Qualifié de roman d'attente par la critique,
le Rivage des Syrtes reçoit le prix Goncourt que son auteur repousse avec mépris, provoquant un scandale médiatique. Il règle ses comptes avec ce système de prix dans son essai
La littérature à l'estomac. Autour de ce scandale, on retrouve bien l'esprit artiste impossible à domestiquer qui animait le Surréalisme. C'est bien par le roman – genre rejeté par
André Breton dans ses manifestes – que
Julien Gracq redonne du sang littéraire au mouvement.
Inspiré par la période de la « drôle de guerre », cette guerre en suspens qui précède l'invasion de la France par l'Allemagne,
le Rivage des Syrtes n'est pas pour autant un roman à clefs, ni allégorique, critiquant la réalité.
Julien Gracq se sert de cette situation historique pour élaborer une esthétique et des personnages, un monde même. le roman n'est pas la métaphore d'une situation particulière mais de l'Histoire en général, avec ce moment de latence entre paix et guerre, ce moment où les esprits qui allaient tranquillement de jour en jour, attachés à leur vie paisible, deviennent pris et possédés par ce besoin de mouvement, de changement violent, brutal, quitte à mettre en danger leur vie. Ainsi vue, l'Histoire n'est pas faite d'une succession d'événements et de conséquences, mais le balancement d'une sorte d'humeur humaine. En cela,
le Rivage des Syrtes rejoint les tragédies grecques, le personnage d'Aldo est le jouet du destin : ce qui devait arriver arrive, par ou malgré lui.

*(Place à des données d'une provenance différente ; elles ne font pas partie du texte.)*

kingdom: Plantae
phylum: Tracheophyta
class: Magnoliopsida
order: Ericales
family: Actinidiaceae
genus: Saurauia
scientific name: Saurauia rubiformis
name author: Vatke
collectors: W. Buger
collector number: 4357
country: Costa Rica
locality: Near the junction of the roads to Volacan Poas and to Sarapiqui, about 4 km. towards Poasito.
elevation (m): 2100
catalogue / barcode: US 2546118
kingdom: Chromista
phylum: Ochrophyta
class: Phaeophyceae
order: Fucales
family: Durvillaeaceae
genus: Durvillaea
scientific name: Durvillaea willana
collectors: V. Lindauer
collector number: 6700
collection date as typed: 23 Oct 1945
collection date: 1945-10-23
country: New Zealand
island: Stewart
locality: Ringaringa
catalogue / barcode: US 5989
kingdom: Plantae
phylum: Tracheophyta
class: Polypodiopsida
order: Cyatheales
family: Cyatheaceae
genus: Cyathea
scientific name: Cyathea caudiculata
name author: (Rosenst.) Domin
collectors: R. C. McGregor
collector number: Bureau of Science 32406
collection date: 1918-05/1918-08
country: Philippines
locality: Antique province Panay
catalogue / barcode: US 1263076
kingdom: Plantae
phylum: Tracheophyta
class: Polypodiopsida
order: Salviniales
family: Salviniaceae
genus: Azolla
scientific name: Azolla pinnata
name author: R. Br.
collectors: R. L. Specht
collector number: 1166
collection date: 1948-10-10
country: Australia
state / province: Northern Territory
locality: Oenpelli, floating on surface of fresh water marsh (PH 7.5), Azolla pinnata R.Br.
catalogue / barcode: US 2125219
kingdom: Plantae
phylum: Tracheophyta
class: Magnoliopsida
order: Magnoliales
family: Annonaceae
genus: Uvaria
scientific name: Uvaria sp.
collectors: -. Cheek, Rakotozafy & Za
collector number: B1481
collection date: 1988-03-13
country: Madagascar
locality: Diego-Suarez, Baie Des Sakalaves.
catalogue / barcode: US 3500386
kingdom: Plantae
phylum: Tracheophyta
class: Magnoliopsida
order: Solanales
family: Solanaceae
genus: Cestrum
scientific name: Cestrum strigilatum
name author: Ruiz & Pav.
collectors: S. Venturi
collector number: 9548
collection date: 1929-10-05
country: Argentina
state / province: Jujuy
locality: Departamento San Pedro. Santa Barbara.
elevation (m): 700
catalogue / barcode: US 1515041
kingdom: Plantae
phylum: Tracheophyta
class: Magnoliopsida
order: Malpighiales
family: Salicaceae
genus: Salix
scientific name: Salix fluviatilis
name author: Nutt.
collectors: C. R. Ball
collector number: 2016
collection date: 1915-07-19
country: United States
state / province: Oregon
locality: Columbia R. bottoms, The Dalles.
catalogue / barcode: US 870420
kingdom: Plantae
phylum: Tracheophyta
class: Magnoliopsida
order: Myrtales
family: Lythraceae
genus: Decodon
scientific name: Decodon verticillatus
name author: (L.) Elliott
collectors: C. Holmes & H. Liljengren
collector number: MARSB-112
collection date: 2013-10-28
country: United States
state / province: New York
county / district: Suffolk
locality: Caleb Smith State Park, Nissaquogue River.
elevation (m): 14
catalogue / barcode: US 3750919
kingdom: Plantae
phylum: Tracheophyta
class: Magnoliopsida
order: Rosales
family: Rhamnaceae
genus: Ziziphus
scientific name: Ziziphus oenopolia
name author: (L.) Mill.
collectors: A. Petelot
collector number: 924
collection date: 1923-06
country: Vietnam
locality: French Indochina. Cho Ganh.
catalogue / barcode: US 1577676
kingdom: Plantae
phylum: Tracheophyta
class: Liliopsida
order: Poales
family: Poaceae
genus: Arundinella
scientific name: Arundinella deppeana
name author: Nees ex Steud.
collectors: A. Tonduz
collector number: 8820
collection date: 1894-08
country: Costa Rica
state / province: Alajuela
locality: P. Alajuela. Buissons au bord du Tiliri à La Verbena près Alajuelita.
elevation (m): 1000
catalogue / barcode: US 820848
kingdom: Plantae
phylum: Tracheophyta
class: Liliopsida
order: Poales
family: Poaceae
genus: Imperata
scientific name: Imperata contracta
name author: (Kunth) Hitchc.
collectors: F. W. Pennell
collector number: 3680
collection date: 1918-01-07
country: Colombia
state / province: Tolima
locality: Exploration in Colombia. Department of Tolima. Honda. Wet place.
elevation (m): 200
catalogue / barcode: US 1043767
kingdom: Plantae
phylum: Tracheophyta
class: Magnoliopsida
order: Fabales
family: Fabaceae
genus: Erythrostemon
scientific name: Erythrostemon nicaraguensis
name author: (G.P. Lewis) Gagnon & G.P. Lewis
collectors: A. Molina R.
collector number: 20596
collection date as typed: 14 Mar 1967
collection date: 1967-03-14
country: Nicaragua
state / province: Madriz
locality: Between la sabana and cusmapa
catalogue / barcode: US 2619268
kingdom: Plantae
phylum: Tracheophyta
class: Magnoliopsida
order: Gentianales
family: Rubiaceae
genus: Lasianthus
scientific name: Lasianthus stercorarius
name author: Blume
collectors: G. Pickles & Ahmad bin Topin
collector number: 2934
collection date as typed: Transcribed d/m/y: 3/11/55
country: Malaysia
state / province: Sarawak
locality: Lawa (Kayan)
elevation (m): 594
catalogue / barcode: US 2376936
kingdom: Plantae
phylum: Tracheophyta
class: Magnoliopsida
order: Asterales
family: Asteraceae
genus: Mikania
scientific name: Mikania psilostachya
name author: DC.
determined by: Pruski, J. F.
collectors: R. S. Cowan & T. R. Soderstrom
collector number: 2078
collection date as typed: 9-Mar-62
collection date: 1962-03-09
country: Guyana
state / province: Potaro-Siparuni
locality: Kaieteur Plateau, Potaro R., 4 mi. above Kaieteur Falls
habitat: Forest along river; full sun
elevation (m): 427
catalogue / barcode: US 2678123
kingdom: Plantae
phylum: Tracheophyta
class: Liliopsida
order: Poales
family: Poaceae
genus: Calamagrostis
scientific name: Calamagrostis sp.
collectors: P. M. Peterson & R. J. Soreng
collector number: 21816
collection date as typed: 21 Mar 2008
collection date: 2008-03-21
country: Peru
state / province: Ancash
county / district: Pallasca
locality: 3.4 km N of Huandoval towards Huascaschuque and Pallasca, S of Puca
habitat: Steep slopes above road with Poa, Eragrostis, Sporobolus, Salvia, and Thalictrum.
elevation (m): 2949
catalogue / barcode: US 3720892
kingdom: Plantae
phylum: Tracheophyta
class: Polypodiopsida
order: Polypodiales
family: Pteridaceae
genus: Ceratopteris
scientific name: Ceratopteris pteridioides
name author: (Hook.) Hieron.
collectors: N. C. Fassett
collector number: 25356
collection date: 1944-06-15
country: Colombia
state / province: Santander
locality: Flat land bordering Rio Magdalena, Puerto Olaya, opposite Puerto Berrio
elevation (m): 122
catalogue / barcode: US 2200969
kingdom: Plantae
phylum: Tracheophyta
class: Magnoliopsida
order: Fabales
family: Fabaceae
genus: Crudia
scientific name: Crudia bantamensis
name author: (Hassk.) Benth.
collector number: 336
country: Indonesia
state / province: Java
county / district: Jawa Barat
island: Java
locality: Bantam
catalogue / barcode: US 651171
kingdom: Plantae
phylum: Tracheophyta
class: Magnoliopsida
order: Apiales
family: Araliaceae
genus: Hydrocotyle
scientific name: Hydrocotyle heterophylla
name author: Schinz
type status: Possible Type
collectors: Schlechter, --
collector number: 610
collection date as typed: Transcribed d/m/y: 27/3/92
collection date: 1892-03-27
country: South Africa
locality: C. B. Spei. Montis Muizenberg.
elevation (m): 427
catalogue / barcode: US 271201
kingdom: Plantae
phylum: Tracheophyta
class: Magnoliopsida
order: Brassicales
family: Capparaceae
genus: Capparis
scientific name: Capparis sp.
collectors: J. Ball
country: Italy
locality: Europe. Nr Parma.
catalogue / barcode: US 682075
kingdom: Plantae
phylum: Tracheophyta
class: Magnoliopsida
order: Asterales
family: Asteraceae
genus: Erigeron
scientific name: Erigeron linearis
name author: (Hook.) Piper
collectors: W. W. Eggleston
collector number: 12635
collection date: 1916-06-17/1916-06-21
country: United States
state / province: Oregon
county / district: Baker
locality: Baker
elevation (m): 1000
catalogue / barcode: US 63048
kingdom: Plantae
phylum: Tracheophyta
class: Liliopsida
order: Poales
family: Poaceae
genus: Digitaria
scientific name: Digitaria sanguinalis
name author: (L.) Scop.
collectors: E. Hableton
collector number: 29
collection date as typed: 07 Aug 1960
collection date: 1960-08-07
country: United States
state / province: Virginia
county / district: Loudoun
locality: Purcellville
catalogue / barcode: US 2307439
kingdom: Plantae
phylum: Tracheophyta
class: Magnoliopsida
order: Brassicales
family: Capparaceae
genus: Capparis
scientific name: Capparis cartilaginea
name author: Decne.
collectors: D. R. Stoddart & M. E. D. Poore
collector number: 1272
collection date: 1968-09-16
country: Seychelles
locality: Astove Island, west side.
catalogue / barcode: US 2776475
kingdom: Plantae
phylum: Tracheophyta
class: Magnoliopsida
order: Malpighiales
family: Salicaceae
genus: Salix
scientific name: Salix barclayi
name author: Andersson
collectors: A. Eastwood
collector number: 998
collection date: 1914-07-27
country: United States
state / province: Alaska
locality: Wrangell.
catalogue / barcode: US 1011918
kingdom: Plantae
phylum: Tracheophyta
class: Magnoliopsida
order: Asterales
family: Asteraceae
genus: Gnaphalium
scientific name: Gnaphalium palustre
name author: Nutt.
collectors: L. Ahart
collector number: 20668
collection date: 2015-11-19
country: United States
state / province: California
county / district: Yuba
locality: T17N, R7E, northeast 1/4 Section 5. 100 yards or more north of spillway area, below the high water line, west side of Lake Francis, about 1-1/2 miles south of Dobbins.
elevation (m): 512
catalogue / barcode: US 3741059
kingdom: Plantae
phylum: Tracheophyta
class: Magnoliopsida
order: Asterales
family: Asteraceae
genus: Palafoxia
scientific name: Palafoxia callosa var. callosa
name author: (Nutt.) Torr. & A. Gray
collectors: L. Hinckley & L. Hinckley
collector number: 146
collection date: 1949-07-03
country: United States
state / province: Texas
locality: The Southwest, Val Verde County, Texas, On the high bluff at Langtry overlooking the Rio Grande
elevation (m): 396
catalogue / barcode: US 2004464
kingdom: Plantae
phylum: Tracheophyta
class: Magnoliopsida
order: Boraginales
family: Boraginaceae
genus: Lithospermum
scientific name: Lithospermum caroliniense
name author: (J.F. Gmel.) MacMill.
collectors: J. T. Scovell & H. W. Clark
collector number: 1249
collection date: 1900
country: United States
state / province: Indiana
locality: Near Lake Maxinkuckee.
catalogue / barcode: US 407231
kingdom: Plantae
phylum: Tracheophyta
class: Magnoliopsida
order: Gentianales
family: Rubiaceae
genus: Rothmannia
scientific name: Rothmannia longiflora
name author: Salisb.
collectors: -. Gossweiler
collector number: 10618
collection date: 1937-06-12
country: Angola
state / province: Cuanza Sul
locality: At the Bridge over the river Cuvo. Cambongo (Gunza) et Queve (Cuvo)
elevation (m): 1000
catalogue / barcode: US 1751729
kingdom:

L'attente dont parle la critique, on peut la trouver stylisée dans les longues phrases qui retardent au possible le point d'attrait de leur énoncé. Toutefois, c'est peut-être l'esthétique du vague, de l'indécis, qui caractérise le style de Gracq. La brume de cet air marin, le vieux gris des pierres de la forteresse, les choses qui restent dans l'ombre… on voit mal dans ce récit pourtant saturé de descriptions. Cette hésitation des choses participe à l'attente de ce balancement inévitable de l'humeur humaine, comme arrivée à un palier, hésitant à retomber dans la paix avant de se jeter tête en avant, convaincu de son action.
Les phrases très longues qui n'ont rien à envier à celles de
Proust n'ont cependant pas le même objectif : là où
Proust cherchait à détailler les méandres et imbrications des ressorts de la pensée et de la psychologie, Gracq image le refus d'imager précisément son récit, cultivant le flou, la contradiction. Les dialogues également ne sont jamais clairs : tout concourt à l'impression que les choses, l'histoire, avancent sans que l'homme puisse vraiment les comprendre ; tout est évident et rien n'est explicable, logique. Les choses arrivent. de même donc dans les descriptions : les choses sont, sans pour autant que leur réalité soit logique.